Blogger just came back up from an hour and 13 minute maintenance window. It looks like the outage was system-wide – an extremely rare occurence for Google. With over 10,000 Google servers spread across the globe, it takes a significant issue to bring the entire system down.
Thankfully, the outage didn’t affect Waileia, but it did keep me from reading the blogs of a large number of colleagues and friends. While I waited for the affected blogs to return, I realized that despite how important our modern telecommunications infrastructure is to us, it goes largely unnoticed until something goes wrong. Nobody expected Blogger to be unavailable today, and I doubt that anybody save the companies directly involved thinks about what damage a telecommunications failure could cause to the economy or even human life.
The telephone is probably the most reliable telecommunications device we have, due to an ironic combination of the simplicity of the landline telephone and the complexity of the public switched telephone network (PSTN).
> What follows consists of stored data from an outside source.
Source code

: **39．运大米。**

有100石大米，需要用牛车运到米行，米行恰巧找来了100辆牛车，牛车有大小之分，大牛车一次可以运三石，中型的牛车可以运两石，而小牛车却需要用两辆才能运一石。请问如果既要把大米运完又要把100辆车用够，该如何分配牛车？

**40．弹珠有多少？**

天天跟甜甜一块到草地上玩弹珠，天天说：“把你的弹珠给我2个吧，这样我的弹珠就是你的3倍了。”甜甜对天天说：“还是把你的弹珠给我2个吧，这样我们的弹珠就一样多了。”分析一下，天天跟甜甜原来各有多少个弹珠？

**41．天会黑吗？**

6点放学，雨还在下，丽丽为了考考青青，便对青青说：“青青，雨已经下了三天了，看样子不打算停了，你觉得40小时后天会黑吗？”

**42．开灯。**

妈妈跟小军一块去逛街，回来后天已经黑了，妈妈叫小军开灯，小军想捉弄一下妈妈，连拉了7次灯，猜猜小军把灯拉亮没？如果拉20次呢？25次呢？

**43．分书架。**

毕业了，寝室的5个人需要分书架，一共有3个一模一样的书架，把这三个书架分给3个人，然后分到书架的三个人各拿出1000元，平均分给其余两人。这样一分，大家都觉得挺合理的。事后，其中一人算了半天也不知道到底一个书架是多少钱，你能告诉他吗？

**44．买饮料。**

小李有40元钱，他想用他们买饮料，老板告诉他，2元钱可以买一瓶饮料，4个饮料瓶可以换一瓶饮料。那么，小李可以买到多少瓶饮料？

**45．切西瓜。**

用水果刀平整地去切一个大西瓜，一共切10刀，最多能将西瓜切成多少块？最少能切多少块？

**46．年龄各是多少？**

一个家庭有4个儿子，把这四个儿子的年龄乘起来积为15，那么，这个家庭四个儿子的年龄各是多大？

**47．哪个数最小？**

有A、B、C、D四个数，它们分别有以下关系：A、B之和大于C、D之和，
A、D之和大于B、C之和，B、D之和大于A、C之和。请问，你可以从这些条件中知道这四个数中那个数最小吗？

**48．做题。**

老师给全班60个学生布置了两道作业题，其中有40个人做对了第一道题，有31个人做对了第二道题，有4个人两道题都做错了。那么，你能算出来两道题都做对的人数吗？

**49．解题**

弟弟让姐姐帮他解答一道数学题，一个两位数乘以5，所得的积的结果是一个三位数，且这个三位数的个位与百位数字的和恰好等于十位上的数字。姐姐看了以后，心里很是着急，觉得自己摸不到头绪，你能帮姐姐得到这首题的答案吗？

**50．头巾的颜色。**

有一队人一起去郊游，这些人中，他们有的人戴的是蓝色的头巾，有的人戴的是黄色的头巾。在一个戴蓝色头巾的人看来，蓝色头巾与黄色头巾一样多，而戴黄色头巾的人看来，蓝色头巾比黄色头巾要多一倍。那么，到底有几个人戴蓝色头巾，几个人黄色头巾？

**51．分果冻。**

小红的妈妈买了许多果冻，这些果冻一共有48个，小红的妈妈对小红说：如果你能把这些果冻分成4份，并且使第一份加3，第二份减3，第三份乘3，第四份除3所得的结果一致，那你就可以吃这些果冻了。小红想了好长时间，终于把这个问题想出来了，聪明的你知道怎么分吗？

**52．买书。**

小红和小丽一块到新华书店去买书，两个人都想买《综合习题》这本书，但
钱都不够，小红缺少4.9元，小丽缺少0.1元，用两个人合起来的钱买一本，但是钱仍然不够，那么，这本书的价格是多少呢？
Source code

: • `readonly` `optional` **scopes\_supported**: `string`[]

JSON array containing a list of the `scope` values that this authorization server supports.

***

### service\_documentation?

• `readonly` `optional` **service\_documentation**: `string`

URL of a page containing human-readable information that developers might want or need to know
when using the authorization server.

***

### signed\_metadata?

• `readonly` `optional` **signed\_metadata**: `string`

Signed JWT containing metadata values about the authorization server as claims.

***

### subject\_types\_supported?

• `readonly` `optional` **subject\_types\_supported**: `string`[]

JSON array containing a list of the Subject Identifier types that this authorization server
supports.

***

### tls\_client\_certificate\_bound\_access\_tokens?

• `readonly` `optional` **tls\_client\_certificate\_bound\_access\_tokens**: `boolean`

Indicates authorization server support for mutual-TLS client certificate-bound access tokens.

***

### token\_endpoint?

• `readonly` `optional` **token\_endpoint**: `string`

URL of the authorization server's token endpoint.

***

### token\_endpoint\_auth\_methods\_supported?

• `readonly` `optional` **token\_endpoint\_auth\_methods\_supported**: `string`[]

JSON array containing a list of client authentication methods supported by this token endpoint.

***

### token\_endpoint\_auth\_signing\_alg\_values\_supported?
Yet, it took government regulation to grow the network to the point where this is possible. I think that if the early AT&T was not so paranoid about losing its government-sanctioned monopoly, the telephone of today would be seen in a very different light.
Television also requires substantial reliability. In an industry where revenue is measured in seconds of air-time, even a small error can be a severe inconvenience for people, and a substantial financial cost to a TV station.
Even the reliability of the Internet is something of a myth. There are surprisingly few network paths out of Hawai’i. We have much better connectivity than we did, say, five years ago, but there are still conceivable situations where we could lose enough network capacity to reach the rest of the world reliably. In theory, we could route to the U.S. via New Zealand or something equally exotic, but we would saturate available capacity fairly quickly.
With all of the gadgets and gizmos that go into delivering bits from one place to another, it’s a wonder telecommunications works at all ;).